"Concurrent rendering keeps your UI responsive" is one of those React lines that means nothing until you feel a laggy input turn smooth. So I built a lab that filters a genuinely heavy list three ways — and a live main-thread heartbeat that freezes to prove when the thread is blocked.
▶ Live demo: https://concurrent-lab.vercel.app/
Source (React 19): https://github.com/dev48v/concurrent-lab
Same filter, three schedulings
The list has ~1,200 deliberately-costly rows, so rendering it on every keystroke is real work.
blocking (useState) — the filter runs synchronously; rendering the heavy rows blocks the main thread, so the input stutters and the heartbeat dot stops moving (the demo shows the worst frame gap — I've seen 270ms+).
useDeferredValue — the input binds to the live value; the list reads a deferred copy:
const [text, setText] = useState("");
const deferred = useDeferredValue(text); // lags behind, low priority
const list = useMemo(() => filter(deferred), [deferred]);
// input value={text} stays instant; while the list catches up, show it dimmed
useTransition — wrap the state update that triggers the heavy work:
const [isPending, startTransition] = useTransition();
const onChange = (v) => {
setText(v); // urgent: input updates now
startTransition(() => setQuery(v)); // non-urgent: list re-renders at low priority
};
With either, the input stays perfectly responsive and the heartbeat keeps ticking, while the list updates a beat later (with an isPending/"updating" badge and a dimmed old list).
When to use which
-
useDeferredValue— you already have the value (a prop, a piece of state) and want a lower-priority copy for the expensive part.
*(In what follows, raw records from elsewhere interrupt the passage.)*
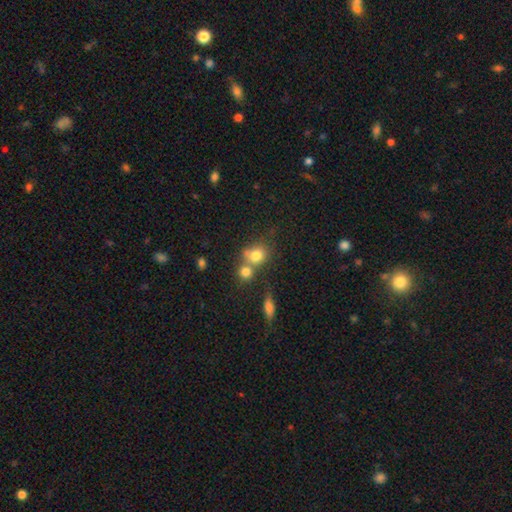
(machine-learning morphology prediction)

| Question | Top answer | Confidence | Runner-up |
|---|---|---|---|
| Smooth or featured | smooth | 77% | star or artifact (12%) |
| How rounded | round | 68% | in between (31%) |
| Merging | none | 43% | merger (42%) |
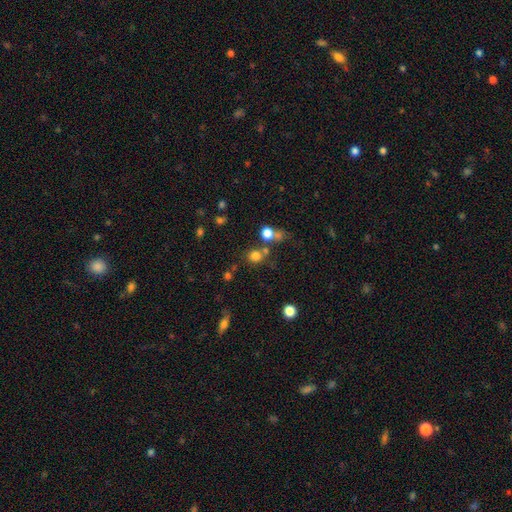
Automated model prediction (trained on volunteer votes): smooth-or-featured: smooth: 75% | star or artifact: 18% | featured or disk: 7%
  how-rounded: round: 84% | in between: 15% | cigar-shaped: 1%
  merging: none: 66% | merger: 20% | minor disturbance: 9% | major disturbance: 5%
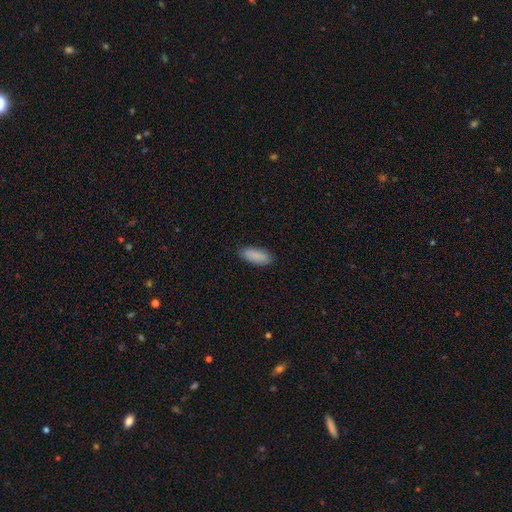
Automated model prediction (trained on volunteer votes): This appears to be a smooth galaxy with no disk features (88%) that is in between round and cigar-shaped (78%). Merging: none (87%).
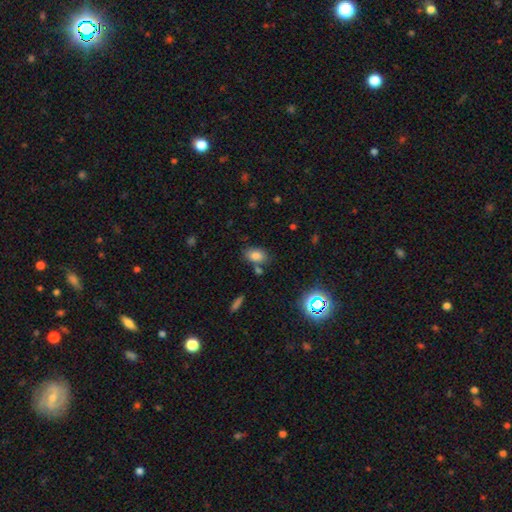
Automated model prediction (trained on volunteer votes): smooth 80%, star or artifact 12%, featured or disk 8%. Down the decision tree: how rounded — in between (83%); merging — none (69%).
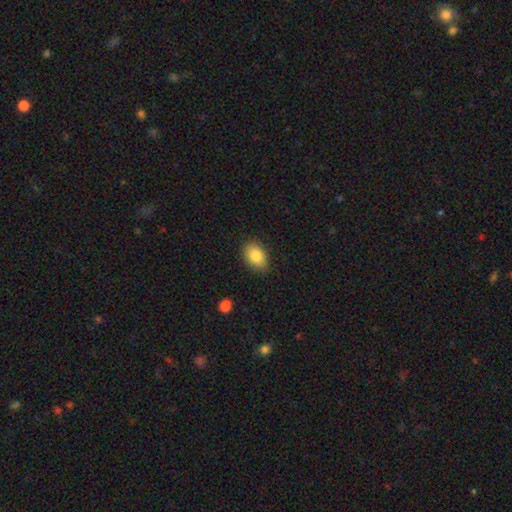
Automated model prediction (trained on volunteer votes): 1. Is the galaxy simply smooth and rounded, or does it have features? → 85% smooth, 8% star or artifact, 7% featured or disk.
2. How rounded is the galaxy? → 82% in between, 17% round, 1% cigar-shaped.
No control over the setter needed. -
useTransition— you own the state update that causes the heavy work, and you want anisPendingflag to show a spinner. Also great for tab/route switches.
Both are React saying: this update is low-priority — keep the UI interactive and finish it when you can. And unlike debouncing, React can interrupt the in-progress render if the user types again, instead of just delaying it.